Velocity goals Expressed as concurrently running jobs. For example: maintain 10 running jobs
between 9:00 a.m. and 5:00 p.m. Velocity goals are well suited for short jobs (run
time less than one hour). Such jobs leave the system quickly, and configuring a
velocity goal ensures a steady flow of jobs through the system.
Throughput goals Expressed as number of finished jobs per hour. For example: finish 15 jobs per hour
between the hours of 6:00 p.m. and 7:00 a.m. Throughput goals are suitable for
medium to long running jobs. These jobs stay longer in the system, so you typically
want to control their rate of completion rather than their flow.
Combining
different types of
goals
You might want to set velocity goals to maximize quick work during the day, and
set deadline and throughput goals to manage longer running work on nights and
over weekends.
How service classes perform goal-oriented scheduling
Goal-oriented scheduling makes use of other, lower level LSF policies like queues
and host partitions to satisfy the service-level goal that the service class expresses.

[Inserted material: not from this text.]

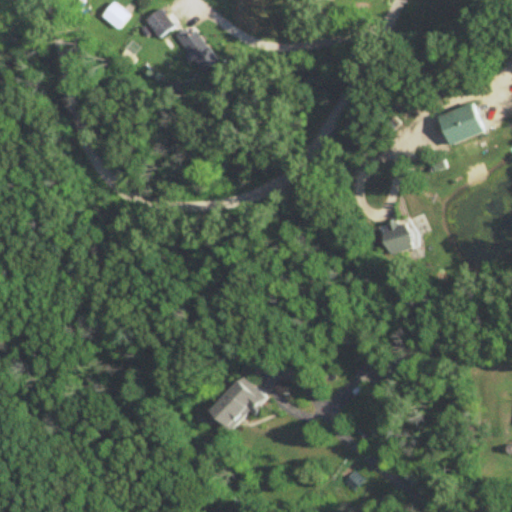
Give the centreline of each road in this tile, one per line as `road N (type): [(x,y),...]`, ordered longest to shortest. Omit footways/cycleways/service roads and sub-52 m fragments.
road 1 (residential): [(338,119),(295,176),(260,197),(197,208),(151,203),(121,187),(95,158),(68,88),(50,0)]
road 2 (residential): [(189,0),(242,37),(274,47),(384,30)]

The decisions of a service class are considered first before any queue or host
partition decisions. Limits are still enforced with respect to lower level scheduling
objects like queues, hosts, and users.
Optimum number
of running jobs
As jobs are submitted, LSF determines the optimum number of job slots (or
concurrently running jobs) needed for the service class to meet its service-level
goals. LSF schedules a number of jobs at least equal to the optimum number of slots
calculated for the service class.
LSF attempts to meet SLA goals in the most efficient way, using the optimum
number of job slots so that other service classes or other types of work in the cluster
can still progress. For example, in a service class that defines a deadline goal, LSF
spreads out the work over the entire time window for the goal, which avoids
blocking other work by not allocating as many slots as possible at the beginning to
finish earlier than the deadline.